_Required action_
Reproduce the tail of the data exactly. It starts at the line containing "with burnt ends, brisket, smoked" and runs to the last line.

Records drawn from a dataset:
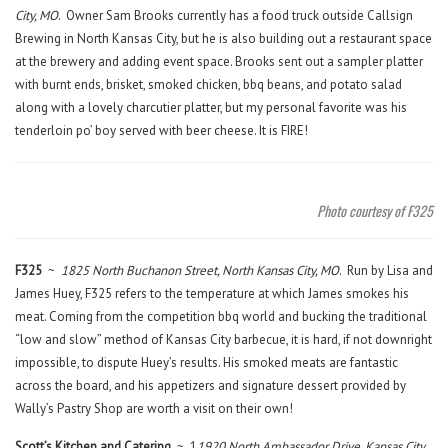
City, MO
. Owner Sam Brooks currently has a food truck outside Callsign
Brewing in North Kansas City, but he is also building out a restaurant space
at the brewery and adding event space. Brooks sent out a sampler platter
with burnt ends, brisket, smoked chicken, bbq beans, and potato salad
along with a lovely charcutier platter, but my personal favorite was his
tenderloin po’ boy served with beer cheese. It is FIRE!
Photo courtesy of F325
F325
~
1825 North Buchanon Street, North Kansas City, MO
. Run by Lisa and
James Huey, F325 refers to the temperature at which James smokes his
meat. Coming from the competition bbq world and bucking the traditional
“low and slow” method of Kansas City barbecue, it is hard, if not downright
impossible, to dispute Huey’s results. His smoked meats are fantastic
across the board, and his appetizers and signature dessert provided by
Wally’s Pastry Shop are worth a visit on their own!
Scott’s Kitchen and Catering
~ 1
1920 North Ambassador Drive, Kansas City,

_Result of the task_
with burnt ends, brisket, smoked chicken, bbq beans, and potato salad
along with a lovely charcutier platter, but my personal favorite was his
tenderloin po’ boy served with beer cheese. It is FIRE!
Photo courtesy of F325
F325
~
1825 North Buchanon Street, North Kansas City, MO
. Run by Lisa and
James Huey, F325 refers to the temperature at which James smokes his
meat. Coming from the competition bbq world and bucking the traditional
“low and slow” method of Kansas City barbecue, it is hard, if not downright
impossible, to dispute Huey’s results. His smoked meats are fantastic
across the board, and his appetizers and signature dessert provided by
Wally’s Pastry Shop are worth a visit on their own!
Scott’s Kitchen and Catering
~ 1
1920 North Ambassador Drive, Kansas City,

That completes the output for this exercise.